Information provided:
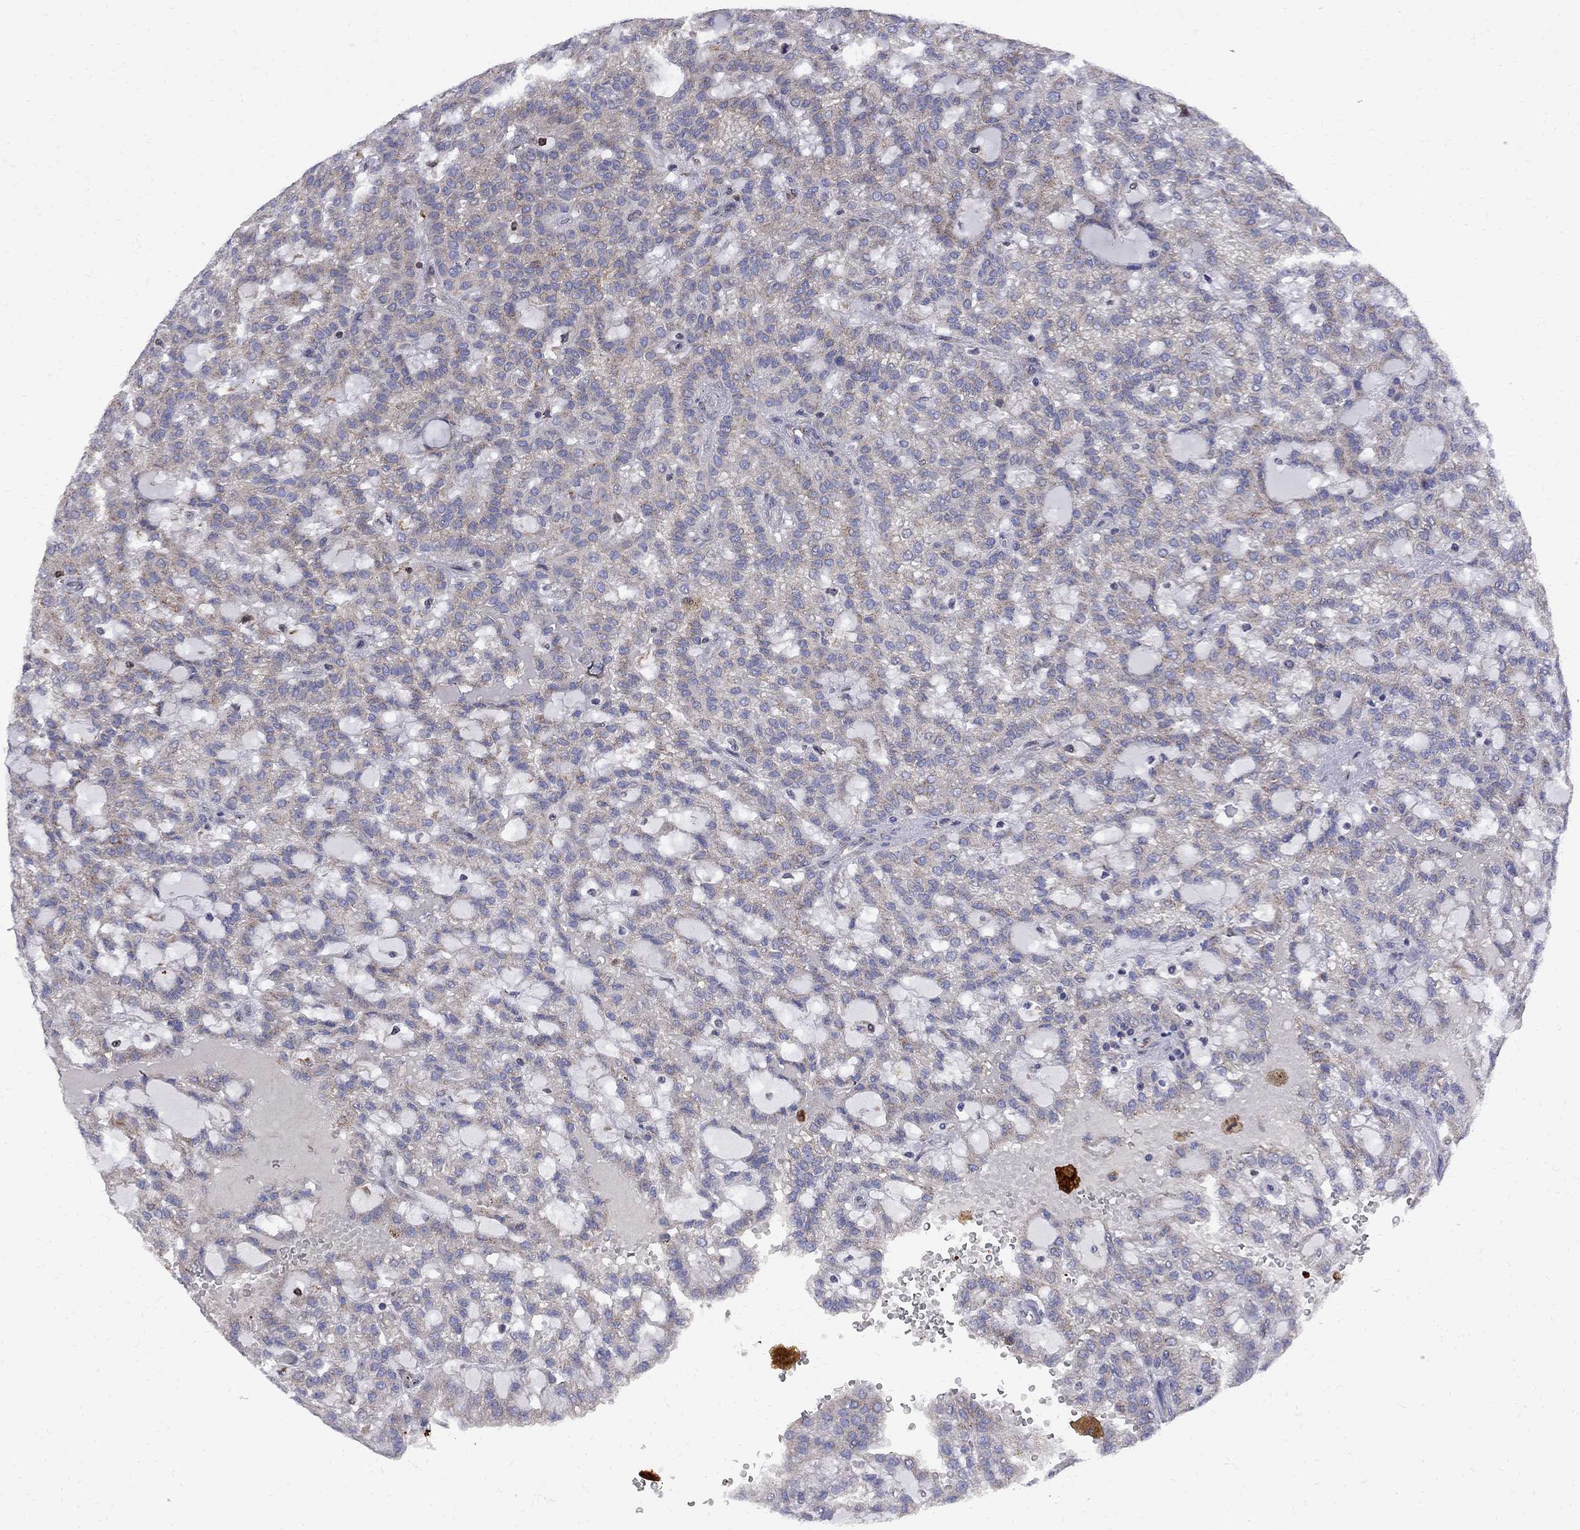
{"staining": {"intensity": "negative", "quantity": "none", "location": "none"}, "tissue": "renal cancer", "cell_type": "Tumor cells", "image_type": "cancer", "snomed": [{"axis": "morphology", "description": "Adenocarcinoma, NOS"}, {"axis": "topography", "description": "Kidney"}], "caption": "Protein analysis of renal cancer reveals no significant positivity in tumor cells.", "gene": "MTHFR", "patient": {"sex": "male", "age": 63}}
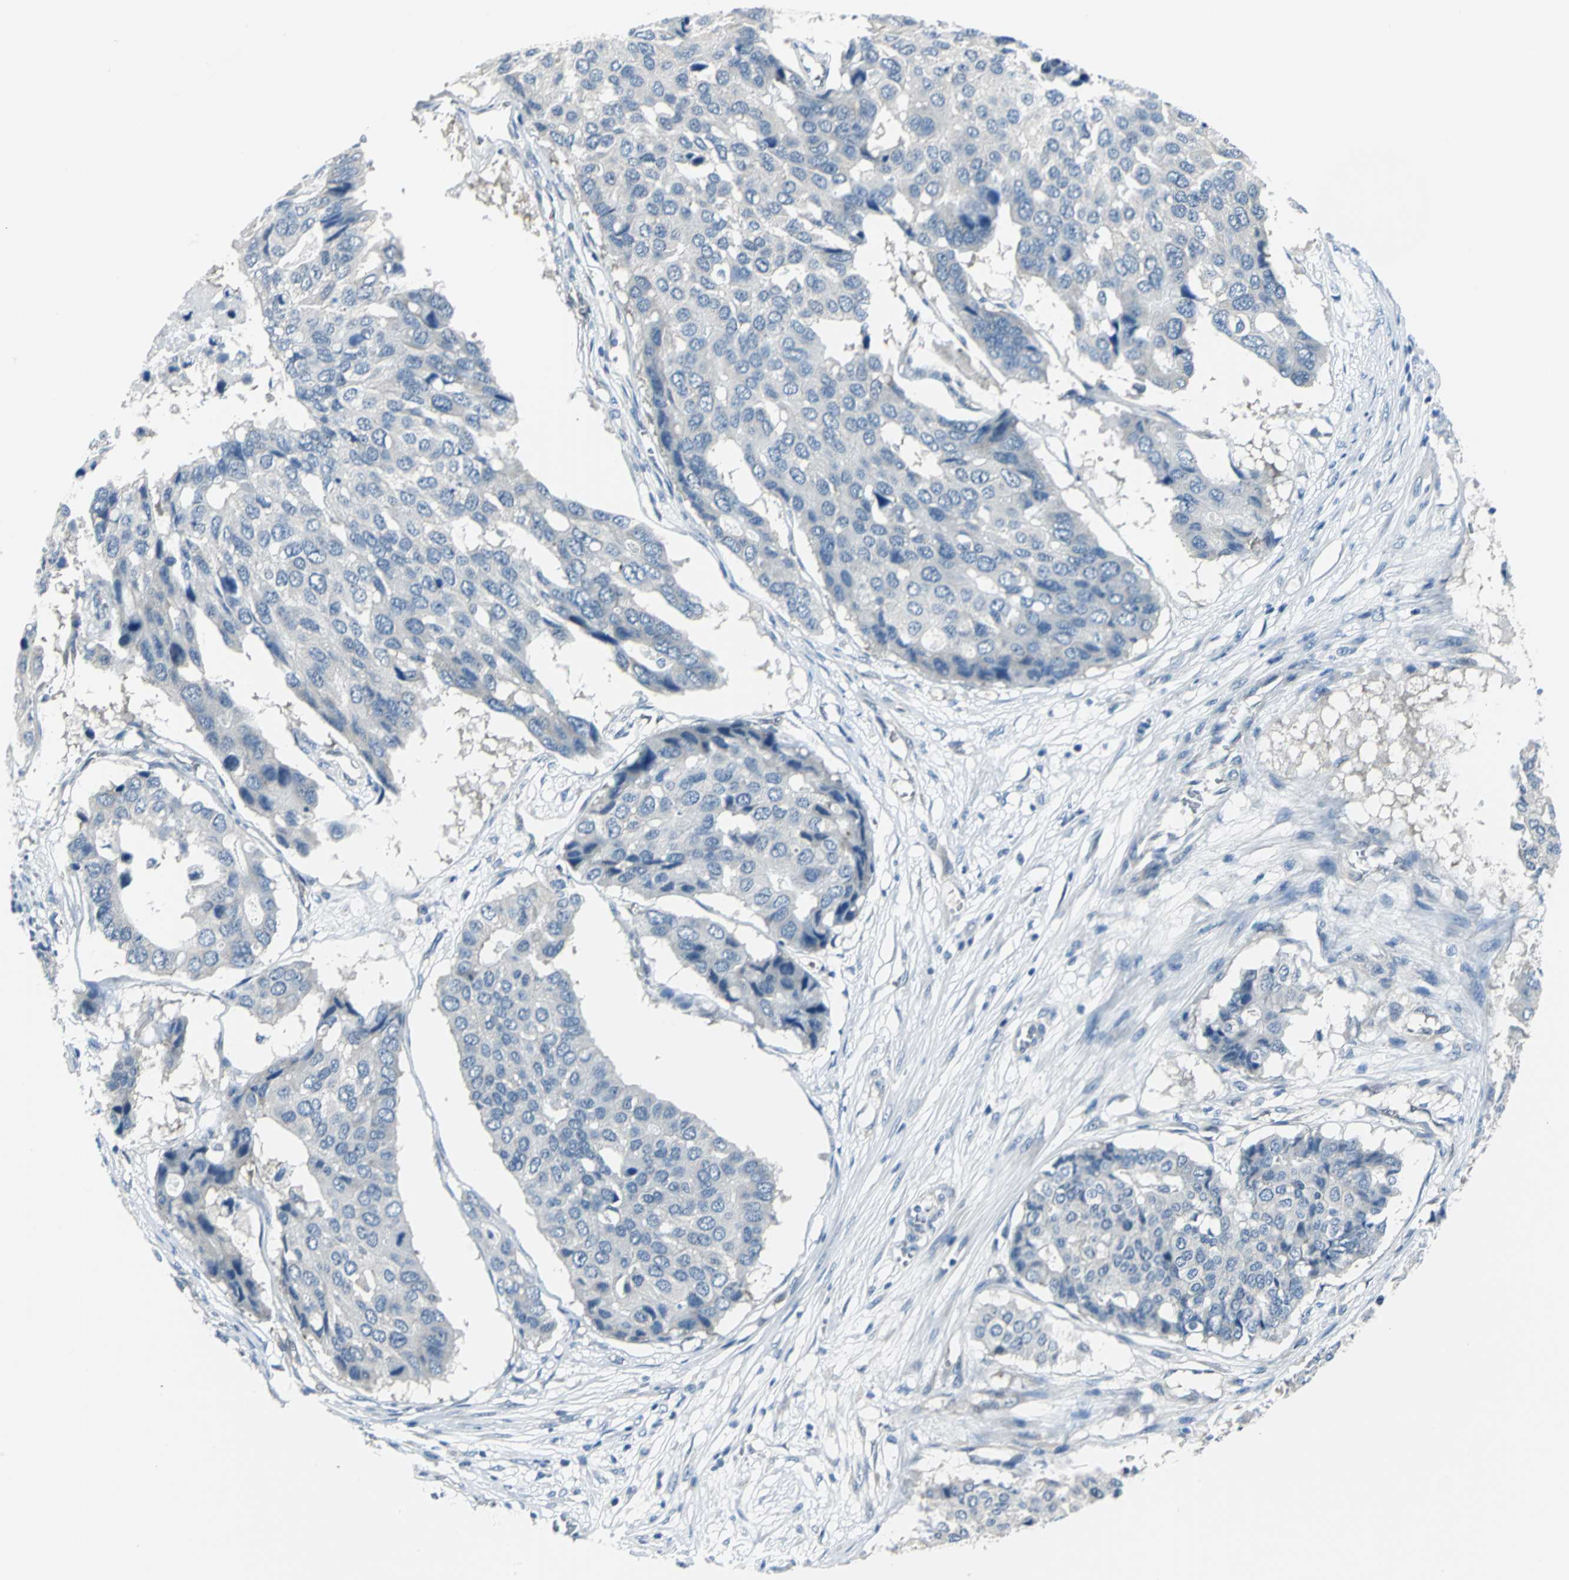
{"staining": {"intensity": "negative", "quantity": "none", "location": "none"}, "tissue": "pancreatic cancer", "cell_type": "Tumor cells", "image_type": "cancer", "snomed": [{"axis": "morphology", "description": "Adenocarcinoma, NOS"}, {"axis": "topography", "description": "Pancreas"}], "caption": "Immunohistochemistry (IHC) photomicrograph of neoplastic tissue: adenocarcinoma (pancreatic) stained with DAB displays no significant protein expression in tumor cells.", "gene": "ZNF415", "patient": {"sex": "male", "age": 50}}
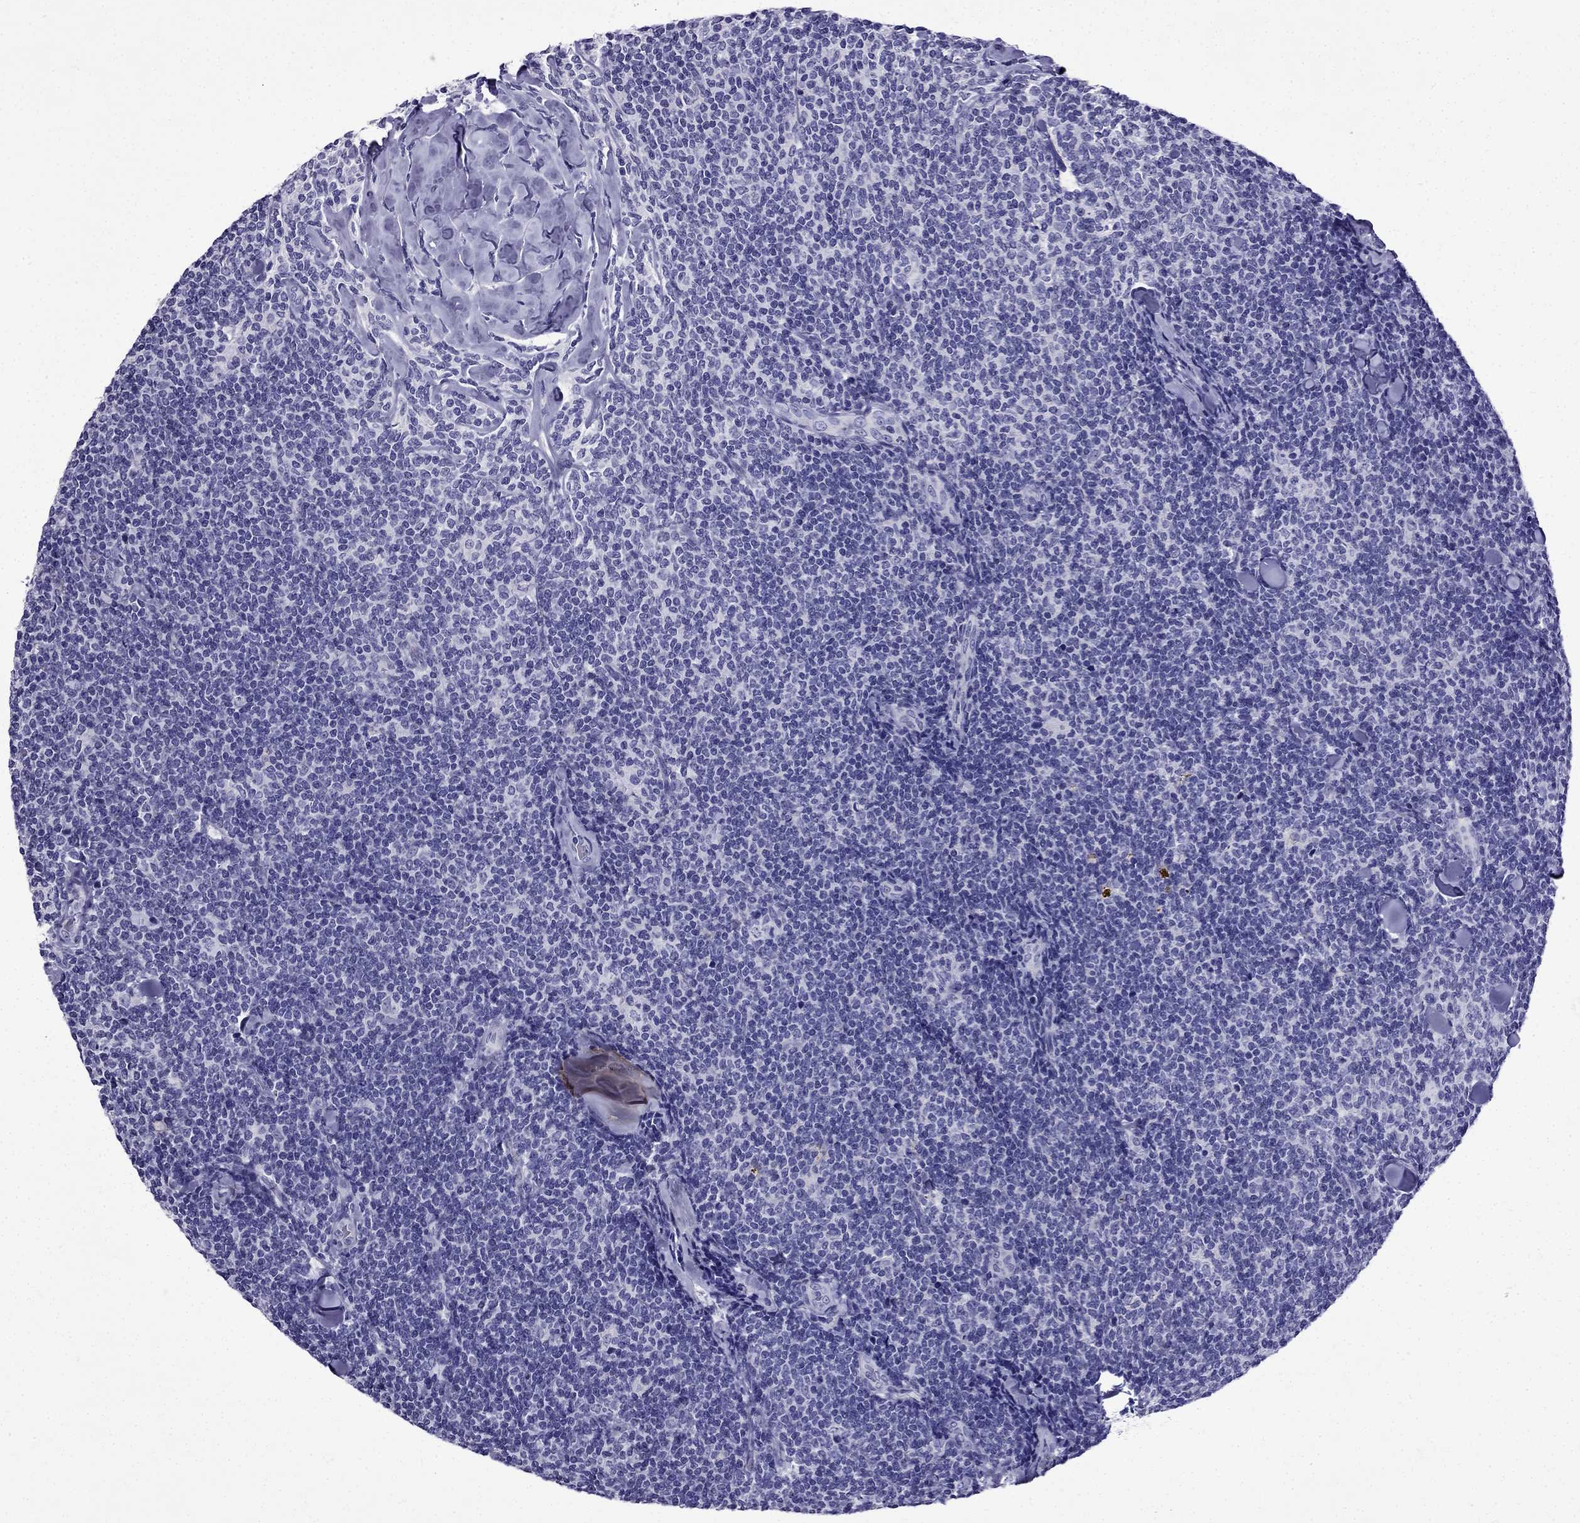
{"staining": {"intensity": "negative", "quantity": "none", "location": "none"}, "tissue": "lymphoma", "cell_type": "Tumor cells", "image_type": "cancer", "snomed": [{"axis": "morphology", "description": "Malignant lymphoma, non-Hodgkin's type, Low grade"}, {"axis": "topography", "description": "Lymph node"}], "caption": "Lymphoma was stained to show a protein in brown. There is no significant positivity in tumor cells.", "gene": "ERC2", "patient": {"sex": "female", "age": 56}}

Activity:
Reproduce the material in its entirety and word for word, without the pictures.

Exercise output:
{"staining": {"intensity": "negative", "quantity": "none", "location": "none"}, "tissue": "renal cancer", "cell_type": "Tumor cells", "image_type": "cancer", "snomed": [{"axis": "morphology", "description": "Adenocarcinoma, NOS"}, {"axis": "topography", "description": "Kidney"}], "caption": "Protein analysis of renal cancer reveals no significant positivity in tumor cells.", "gene": "MTHFR", "patient": {"sex": "male", "age": 63}}
{"staining": {"intensity": "negative", "quantity": "none", "location": "none"}, "tissue": "pancreatic cancer", "cell_type": "Tumor cells", "image_type": "cancer", "snomed": [{"axis": "morphology", "description": "Adenocarcinoma, NOS"}, {"axis": "topography", "description": "Pancreas"}], "caption": "Immunohistochemistry (IHC) photomicrograph of neoplastic tissue: adenocarcinoma (pancreatic) stained with DAB displays no significant protein expression in tumor cells.", "gene": "ZNF415", "patient": {"sex": "male", "age": 50}}
{"staining": {"intensity": "negative", "quantity": "none", "location": "none"}, "tissue": "lymphoma", "cell_type": "Tumor cells", "image_type": "cancer", "snomed": [{"axis": "morphology", "description": "Malignant lymphoma, non-Hodgkin's type, Low grade"}, {"axis": "topography", "description": "Lymph node"}], "caption": "Lymphoma was stained to show a protein in brown. There is no significant positivity in tumor cells.", "gene": "ERC2", "patient": {"sex": "female", "age": 56}}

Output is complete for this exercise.